Текст
Читаем Петр Кропоткин. Жизнь анархиста полностью

Большинству задуманных преобразований предстояло, однако же, так и остаться на бумаге. Да и работа с Кукелем подходила к концу. Уже в феврале 1863 года ему было приказано оставить пост и возвратиться в Иркутск. Причиной стало перехваченное Третьим отделением письмо к Кукелю от бежавшего за границу Бакунина. В нем беглец благодарил бывшего помощника Муравьева за то, что тот помог в 1861 году его жене, и неосторожно высказал свое мнение по политическим вопросам так, как будто надеялся найти в нем своего сторонника[237]. Кропоткин очень переживает по поводу отзыва начальника и неведомых «политических» угроз, которые сгустились над его головой: «Какой это человек! Сколько перешло от него денег бедным, сколько небогатым чиновникам, выданных в виде пособия, а по-настоящему из его денег. Когда он ехал, крестьяне выходили на станции, на большую дорогу посмотреть, что это за человек, что жмет руку нашим старикам, нас выслушивает»[238], – пишет он в дневнике.

Отставленному правителю Забайкалья грозил арест, но за него вступился Муравьев. Правда, в Читу его уже не вернули. Кропоткин понимал, что это «похороны целой эпохи», «на которую возлагалось столько надежд»[239]. Разочарование в возможности перемен растет. «По доносу все делается, – сетует он в письме Александру. – Вот каковы дела. Еще и еще сотое подтверждение „либеральности реформ“. И после этого возможны ли „мирные реформы“? Эти слова стали для меня так же противны, как тебе когда-то слово „практичность“»[240].

Тем временем до далекой Сибири доходят сообщения о бурных событиях на востоке Европы. Всего несколько лет назад Джузеппе Гарибальди поднял знамя объединения Италии, и слухи о его походе докатились даже до крестьян России. Теперь же пламя охватило славянские земли – Балканы и Польшу. В Герцеговине в 1861 году вспыхнуло восстание против османского владычества, в 1862-м поддержку ему оказала маленькая Черногория, но проиграла войну. В Сербии произошли бои между сербскими и османскими войсками, вывода которых со своей территории требовало южнославянское княжество. В Царстве Польском, которым Российская империя управляла с 1815 года, уже давно нарастало напряжение. Наконец в январе 1863 года, в ответ на рекрутский набор там вспыхнуло восстание за независимость, распространившееся на часть Литвы и Белоруссии.

Петр Кропоткин внимательно следит за всеми новостями. Он уже жалеет, что уехал в Сибирь и не имеет теперь возможности отправиться на Балканы: «В Сербии нужны руки, и я охотно поскакал бы туда»[241], – пишет он Александру. Но в отношении Польского восстания он, в отличие от брата, настроен более скептически. Прежде всего, Петр не видит в нем настоящей народной войны, которая, как он полагал, должна вестись партизанскими методами. В то же время Петру не хочется идти «против своего солдата»[242]. Казачий «сотник Кропоткин» все еще отождествляет себя с Российским государством, как ни противен ему имперский деспотизм. Еще не написаны знаменитые едкие строки Бакунина: «Настоящий патриотизм, чувство, разумеется, весьма почтенное, но вместе с тем узкое, исключительное, противучеловеческое, нередко просто зверское»[243]. Но будущий анархист уже рассуждает о преимуществах партизанской войны, которую считает самой целесообразной стратегией как для польских, так и для сербских повстанцев[244].

Приведённые строки
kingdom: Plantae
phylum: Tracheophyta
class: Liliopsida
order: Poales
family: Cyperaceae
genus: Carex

Задание
Перечислите всех людей, которые названы по имени или фамилии в тексте о Кропоткине.

Выполненное задание
Петр Кропоткин, Кукель, Бакунин, Муравьев, Александр, Джузеппе Гарибальди.